Portugal, Portugal...: Ilhíada


ILHÍADA
ALBERTO PIMENTA
(2021)

musa, dá-me só uma
dali do fundo da rua, no Verão era um pulo até
 às Fontainhas, junto ao rio; mas com chuva todo 
o cuidado era pouco com a água e com a lama, 
escorregadia como toda a lama, mas na ladeira 
era sempre muito pior: algumas vendedeiras, já 
de volta da sua volta, canastra com as sobras e 
ervas esmagadas no fundo, funcho ou alecrim, 
e outros cheiros, estavam perto com o carrego à 
cabeça, e tinham caído com tudo por ali abaixo 
de escantilhão, elas e o resto das verduras todas; 
mas sem chuva o Cipriano descia sempre da ilha, 
levava na cabeça o seu chapéu de copa de palha, 
os óculos e a bengala, indispensável para descer; 
e depois, já sentado na orla de pedra em redor do 
sicómoro, dito plátano do Oriente, bem instalado 
para as narrações a que os putos da ilha acorriam 
em chusma, diga-se que televisão ainda não havia, 
queriam sempre ouvir mais uma e outra vez, e era 
assim! os muito pequenos da ilha iam para o colo
 do Cipriano; os mais velhinhos, aí uns onze, doze 
anos, só empurravam, para chegar perto da fonte, 
e pediam esta ou aquela, e não era como o Duque, 
não da Ribeira mas de Mântua, que fosse esta ou 
fosse aquela todas serviam; aqui os gostos eram 
bem claros! era a "Dulce e Meia" a fazer maioria, 
e o Cipriano anuía, não com desprazer, à ruidosa
maioria; quantas vezes falara já desse invisível ser 
com capacidade não só de enfrentar os malfeitores 
como até de assaltar e desviar grandes navios! 

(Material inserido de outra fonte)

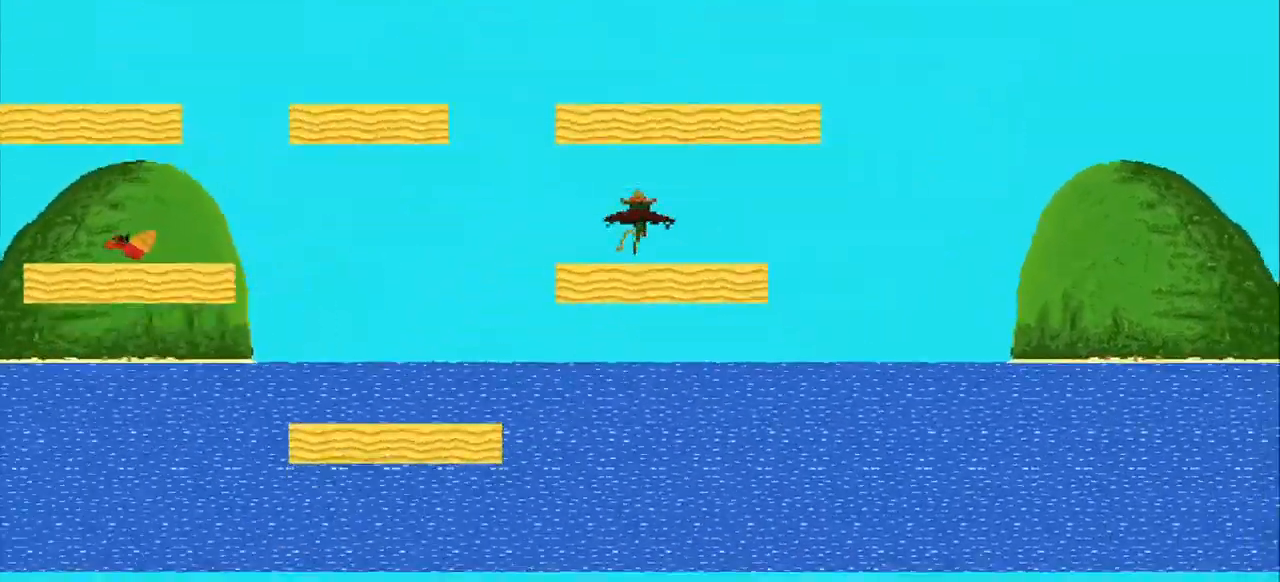
{"dt_ms": 500, "buttons": ["CROSS"], "left_stick": "left", "events": [[292, "left_stick", "center"], [417, "left_stick", "left"]]}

a invisibilidade, como no sexo, fazia aumentar o 
espaço da imaginação, mas não se diria que fosse 
isso só! bem, começou como sempre, senão eram 
gritos a exigir: não é assim, não é assim! — pois, 
eu conheci a Dulce, uma rapariga que não tinha nada 
que a distinguisse das outras, só maneira de dizer, 
meninos, porque o tempo e a experiência ensinam 
que não há duas raparigas iguais... assim como 
para elas não há dois de nós iguais, não é, Bruno? 
ora a Dulce mal chegava ao sovaco dessa irmã: alta 
mesmo, e então a gente chamava, como vocês já sabem, 
Dulce e Meia. conta, conta! — vocês conhecem, 
então, a Dulce e Meia trabalhava numa espécie 
de call-center, ninguém a tinha visto nunca, 
só mesmo aquela voz que a gente levava para todo 
o lado, era como se ela estivesse sempre connosco, 
e atrás dela eram lobisomens e bruxas muito más! 
mas ela estava protegida, deles e doutros invisíveis. 
— estava protegida como, s'or Cipriano? falou o Beto. 
é que ela, quando preciso, também se transformava 
em lobismulher. — e como conseguia? — olha, Beto, 
todas elas conseguem, é preciso ter muito cuidado... 
— e comem? — só até ao pescoço, a cabeça guardam!